● **Problems and tasks**
1. List the kinds of loans that the speech on emergency liquidity assistance says it will not discuss.
2. Please copy the speech on emergency liquidity assistance word for word, from "Section 3-1, fifth" up to and including "be considered solvent?".

● **Page**
———
The question I will focus on here today is:

How should Norges Bank react when a bank under resolution applies for emergency liquidity assistance (ELA)?

Before I answer that question, let me tell you in brief what I will not be speaking about today. I am not going to talk about the fixed-rate loans (F-loans), which Norges Bank uses to provide the money market in general with extra liquidity or the Bank’s standing facilities, that is, D-loans or intraday loans. These loans are provided only against full collateral in the form of eligible securities, with the security’s loan facility updated daily. Banks must pledge the collateral in advance. Each bank’s borrowing limit is then automatically entered into Norges Bank’s lending system.

Let us go back to the question of ELA.

Access to ELA is delimited. Norges Bank will process applications for ELA only from banks domiciled in Norway. Norges Bank will not evaluate an ELA application from a branch of a foreign bank. An application for ELA by a foreign bank must be submitted to that bank’s home-country central bank. This is clearly spelled out in the Memorandum of Understanding between the Nordic-Baltic countries’ central banks, as stipulated in section 5.4 (a).

 “A request for Emergency Liquidity Assistance from a Bank within a Cross-Border Banking Group would be dealt with by the Bank's Home-Country Central Bank.”[1]

Moreover, Norges Bank may only extend ELA in extraordinary circumstances, when financial stability is at risk if such a loan is not extended. A bank that the Ministry of Finance has decided to put into resolution will most probably satisfy that criterion, if it is experiencing liquidity problems. 

But Norges Bank must set further requirements:

A bank receiving ELA from Norges Bank must be solvent and it must pledge satisfactory collateral.

Waiving these conditions would be tantamount to providing solvency assistance, which is not the central bank’s task. This was clarified in the guidelines approved by Norges Bank in 2004 and will continue to apply under the new central bank act[2]. Norges Bank will not provide assistance to banks that are insolvent.

Section 3-1, fifth paragraph, of the new central bank act also stipulates that Norges Bank may only extend credit against satisfactory collateral.

Allow me to say a little more about the solvency requirement before I speak further on collateral for ELA.

A fundamental – and in this context an almost existential –question is:

Can a bank in resolution be considered solvent?
———
● **Entries shown**

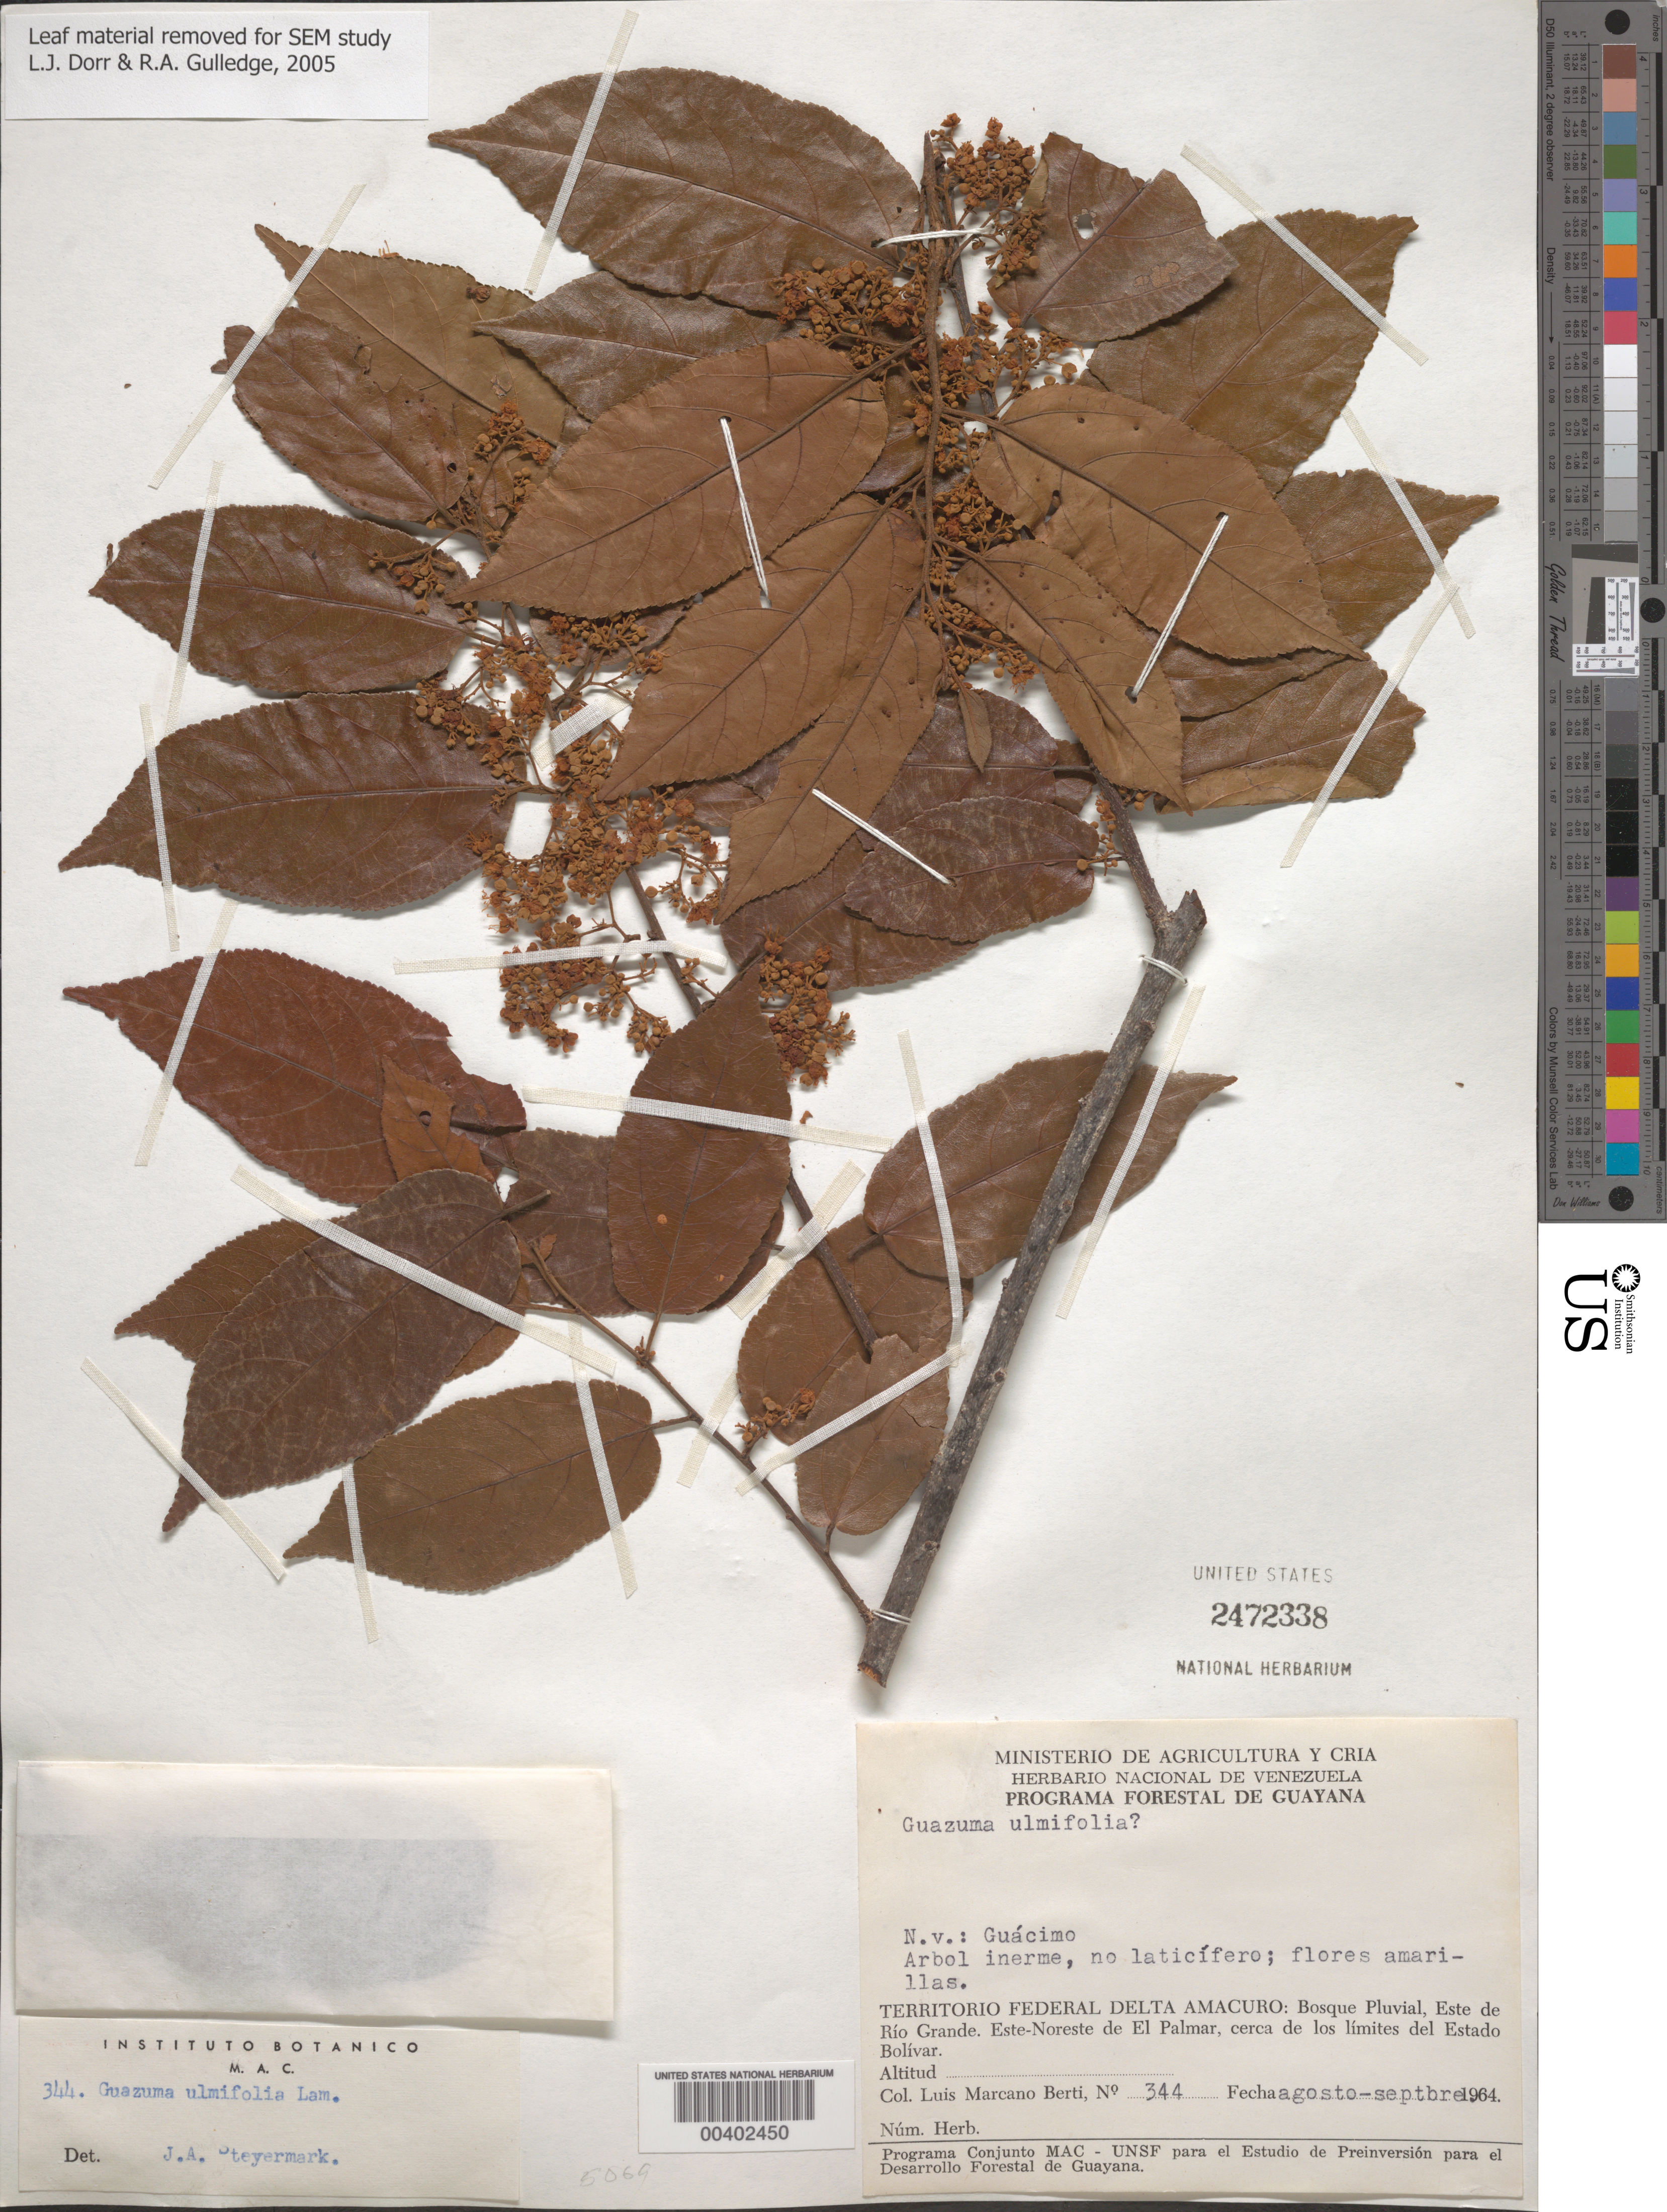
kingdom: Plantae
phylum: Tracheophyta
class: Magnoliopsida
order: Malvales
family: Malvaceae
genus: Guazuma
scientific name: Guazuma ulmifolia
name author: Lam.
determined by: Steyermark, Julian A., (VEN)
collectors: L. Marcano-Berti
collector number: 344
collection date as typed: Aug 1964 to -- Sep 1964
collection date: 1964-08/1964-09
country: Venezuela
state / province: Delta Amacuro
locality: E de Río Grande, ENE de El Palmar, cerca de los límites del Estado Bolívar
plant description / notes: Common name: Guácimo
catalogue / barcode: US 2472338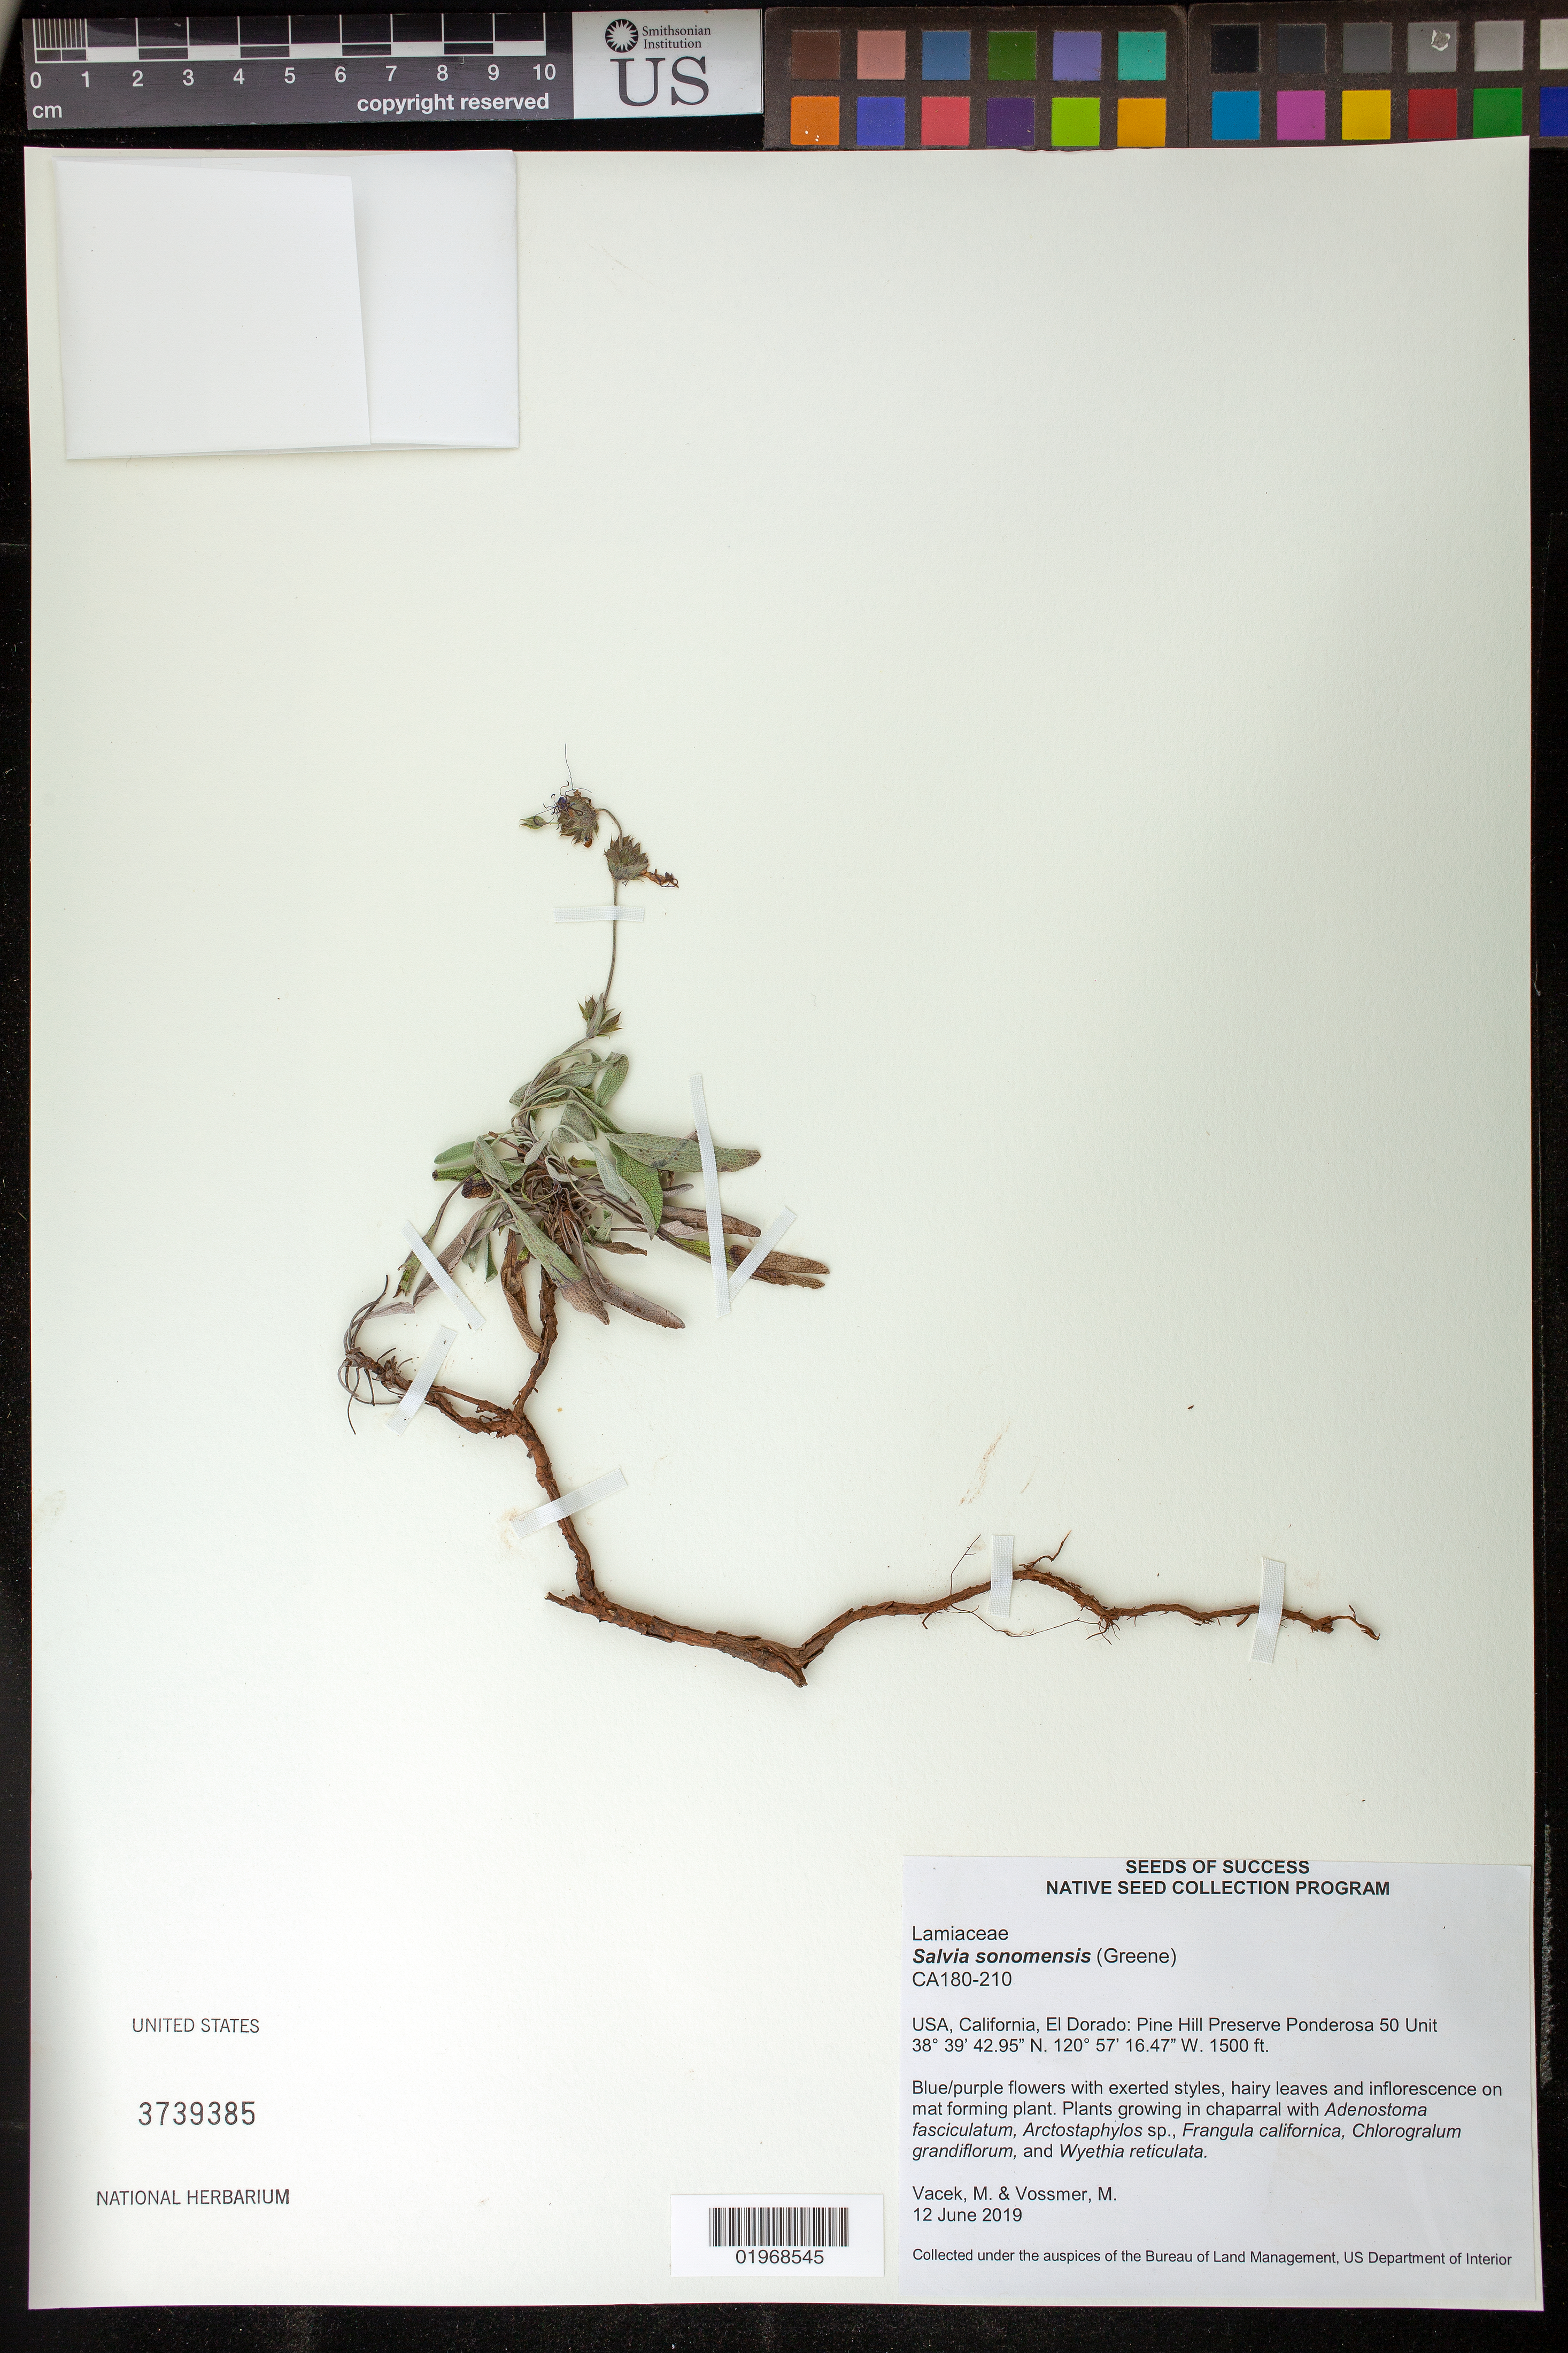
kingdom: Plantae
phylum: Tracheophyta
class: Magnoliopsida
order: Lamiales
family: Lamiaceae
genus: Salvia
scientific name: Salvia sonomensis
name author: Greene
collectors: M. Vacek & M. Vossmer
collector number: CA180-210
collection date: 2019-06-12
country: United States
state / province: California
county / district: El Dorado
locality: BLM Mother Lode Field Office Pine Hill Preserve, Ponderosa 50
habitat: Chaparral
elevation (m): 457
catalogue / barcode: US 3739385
———
● **Expected outputs**
1.
- Fixed-rate loans (F-loans)
- D-loans
- Intraday loans

2.
Section 3-1, fifth paragraph, of the new central bank act also stipulates that Norges Bank may only extend credit against satisfactory collateral.

Allow me to say a little more about the solvency requirement before I speak further on collateral for ELA.

A fundamental – and in this context an almost existential –question is:

Can a bank in resolution be considered solvent?